Oscars: Jane Fonda Touts Wearing ‘Ethical’ Pomellato Jewelry to Fight Climate Change

HOLLYWOOD, CALIFORNIA - FEBRUARY 09: In this handout photo provided by A.M.P.A.S. Jane Fonda speaks onstage during the 92nd Annual Academy Awards at the Dolby Theatre on February 09, 2020 in Hollywood, California. (Photo by Richard Harbaugh - Handout/A.M.P.A.S. via Getty Images)
Richard Harbaugh - Handout/A.M.P.A.S. via Getty Images

If you love Oscar-winning actress Jane Fonda for her climate change expertise, wait ’till you get a load of her takes on ethical jewelry only Hollywood millionaires can afford in the fight against global warming.
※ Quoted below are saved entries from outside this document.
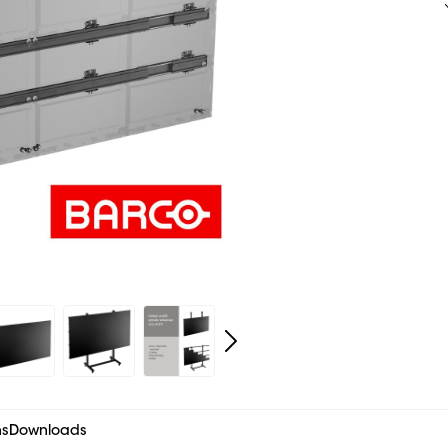
ns
Downloads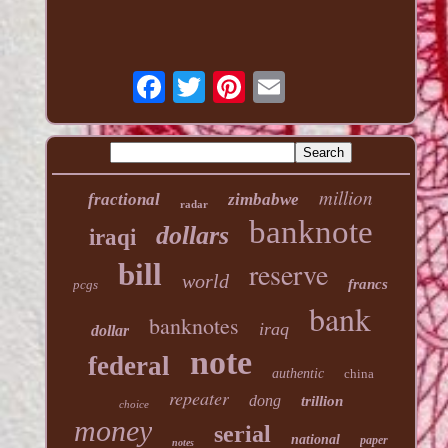
million
fractional
zimbabwe
radar
banknote
dollars
iraqi
reserve
bill
world
francs
pcgs
bank
banknotes
iraq
dollar
note
federal
authentic
china
repeater
dong
trillion
choice
money
serial
national
paper
notes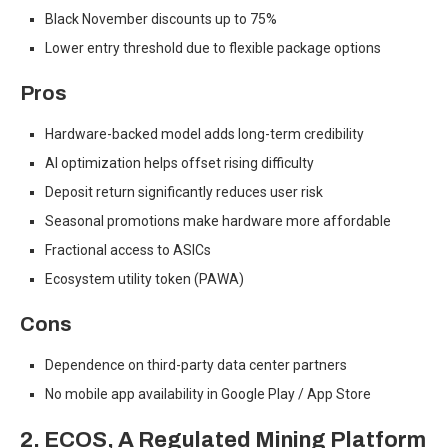
Black November discounts up to 75%
Lower entry threshold due to flexible package options
Pros
Hardware-backed model adds long-term credibility
AI optimization helps offset rising difficulty
Deposit return significantly reduces user risk
Seasonal promotions make hardware more affordable
Fractional access to ASICs
Ecosystem utility token (PAWA)
Cons
Dependence on third-party data center partners
No mobile app availability in Google Play / App Store
2. ECOS
,
A Regulated Mining Platform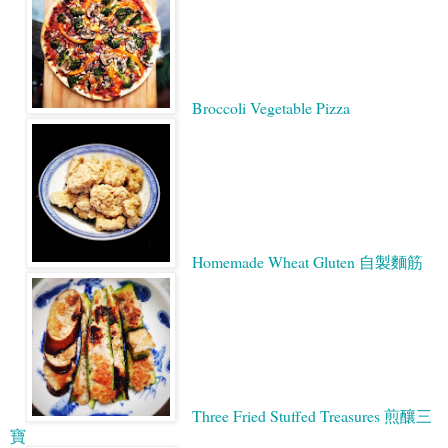
Broccoli Vegetable Pizza
Homemade Wheat Gluten 自製麵筋
Three Fried Stuffed Treasures 煎釀三
寶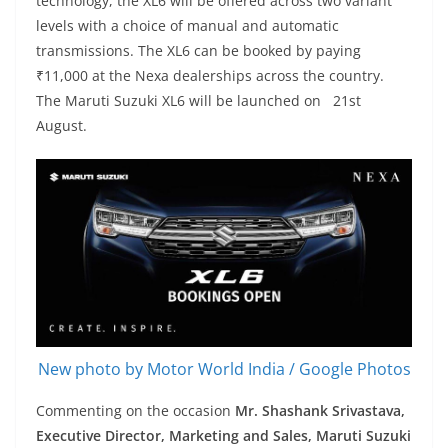
technology, the XL6 will be offered across two variant
levels with a choice of manual and automatic
transmissions. The XL6 can be booked by paying
₹11,000 at the Nexa dealerships across the country.
The Maruti Suzuki XL6 will be launched on 21st
August.
New photo by Motor World India / Google Photos
Commenting on the occasion
Mr. Shashank Srivastava,
Executive Director, Marketing and Sales, Maruti Suzuki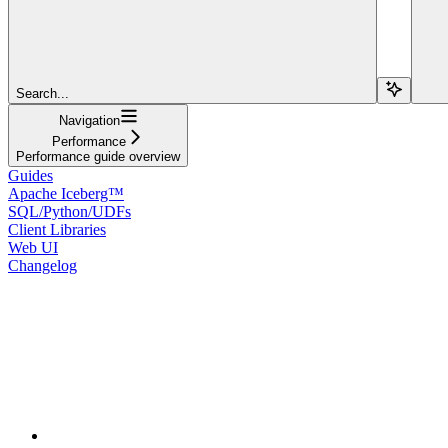
Search...
Navigation
Performance
Performance guide overview
Guides
Apache Iceberg™
SQL/Python/UDFs
Client Libraries
Web UI
Changelog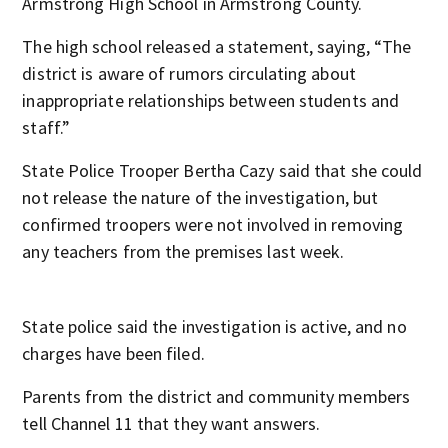
Armstrong High School in Armstrong County.
The high school released a statement, saying, “The
district is aware of rumors circulating about
inappropriate relationships between students and
staff.”
State Police Trooper Bertha Cazy said that she could
not release the nature of the investigation, but
confirmed troopers were not involved in removing
any teachers from the premises last week.
State police said the investigation is active, and no
charges have been filed.
Parents from the district and community members
tell Channel 11 that they want answers.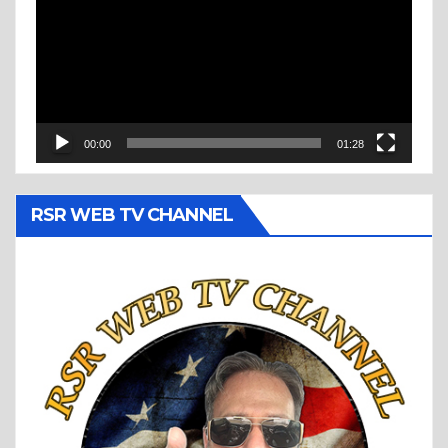
00:00
01:28
RSR WEB TV CHANNEL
That’s right. Jane Fonda celebrated wearing what she called “ethically harvested and sustainable” jewelry to this year’s Academy Awards ceremony.

“At Oscars wearing Pomellato jewelry because it only uses responsible, ethically harvested gold and sustainable diamonds,” Jane Fonda said on Sunday.

Fonda is touting Pomellato, an Italian company that claims to ethically source its raw materials such as gold, silver, diamonds, and the like. The brand is owned by Paris-based Kering, owner of such “non-sustainable” luxury brands as Gucci, Yves Saint Laurent, Balenciaga, and more.

The question is, of course, just how far “sustainable” goes? After all, like any other company, Pomellato still has to ship its products by ship, rail, truck, and plane. Then there are the stores, displays, packaging, paper receipts, and instructions, and every other manner of material needed to sustain a viable business, especially a multimillion-dollar business that caters to the ultra-rich, like Fonda.

Of course, there is nothing wrong with working to make a product line as “ethical” and “sustainable” as possible, granted, but where does Jane Fonda draw the line about where that effort ends? Only in the sourcing of the raw materials, but not in its manufacture and distribution?

The global jewelry industry rang in at $278.5 billion in 2018 alone. It has grown steadily in the last decade and is expected to grow by at least a third again as much by 2025. That’s one massive carbon footprint.

Sustainable jewelry is not the only thing Fonda supported at this year’s awards show. She also wore the same dress this year that she wore in 2014.